#### Task to complete:
Word for word, restate every line of the material.

-.-.-

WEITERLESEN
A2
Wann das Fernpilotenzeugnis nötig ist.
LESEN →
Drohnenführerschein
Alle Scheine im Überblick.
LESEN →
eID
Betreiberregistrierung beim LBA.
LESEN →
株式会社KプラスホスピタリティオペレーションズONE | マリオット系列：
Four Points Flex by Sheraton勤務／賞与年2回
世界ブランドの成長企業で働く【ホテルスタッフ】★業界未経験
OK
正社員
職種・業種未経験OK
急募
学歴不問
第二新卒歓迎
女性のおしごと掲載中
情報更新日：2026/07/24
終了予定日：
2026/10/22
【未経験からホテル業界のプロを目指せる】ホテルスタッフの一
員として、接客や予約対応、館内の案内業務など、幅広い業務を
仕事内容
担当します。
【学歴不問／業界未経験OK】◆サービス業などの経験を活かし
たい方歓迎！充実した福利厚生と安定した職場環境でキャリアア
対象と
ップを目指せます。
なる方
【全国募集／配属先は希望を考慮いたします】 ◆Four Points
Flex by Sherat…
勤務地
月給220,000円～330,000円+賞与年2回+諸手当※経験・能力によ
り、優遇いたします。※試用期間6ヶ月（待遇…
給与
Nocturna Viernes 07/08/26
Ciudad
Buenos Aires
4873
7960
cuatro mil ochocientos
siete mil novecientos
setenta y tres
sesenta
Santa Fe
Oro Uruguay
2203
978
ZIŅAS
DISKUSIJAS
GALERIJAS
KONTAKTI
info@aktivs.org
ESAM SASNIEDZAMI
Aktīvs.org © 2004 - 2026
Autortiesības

-.-.-

#### Task output:
WEITERLESEN
A2
Wann das Fernpilotenzeugnis nötig ist.
LESEN →
Drohnenführerschein
Alle Scheine im Überblick.
LESEN →
eID
Betreiberregistrierung beim LBA.
LESEN →
株式会社KプラスホスピタリティオペレーションズONE | マリオット系列：
Four Points Flex by Sheraton勤務／賞与年2回
世界ブランドの成長企業で働く【ホテルスタッフ】★業界未経験
OK
正社員
職種・業種未経験OK
急募
学歴不問
第二新卒歓迎
女性のおしごと掲載中
情報更新日：2026/07/24
終了予定日：
2026/10/22
【未経験からホテル業界のプロを目指せる】ホテルスタッフの一
員として、接客や予約対応、館内の案内業務など、幅広い業務を
仕事内容
担当します。
【学歴不問／業界未経験OK】◆サービス業などの経験を活かし
たい方歓迎！充実した福利厚生と安定した職場環境でキャリアア
対象と
ップを目指せます。
なる方
【全国募集／配属先は希望を考慮いたします】 ◆Four Points
Flex by Sherat…
勤務地
月給220,000円～330,000円+賞与年2回+諸手当※経験・能力によ
り、優遇いたします。※試用期間6ヶ月（待遇…
給与
Nocturna Viernes 07/08/26
Ciudad
Buenos Aires
4873
7960
cuatro mil ochocientos
siete mil novecientos
setenta y tres
sesenta
Santa Fe
Oro Uruguay
2203
978
ZIŅAS
DISKUSIJAS
GALERIJAS
KONTAKTI
info@aktivs.org
ESAM SASNIEDZAMI
Aktīvs.org © 2004 - 2026
Autortiesības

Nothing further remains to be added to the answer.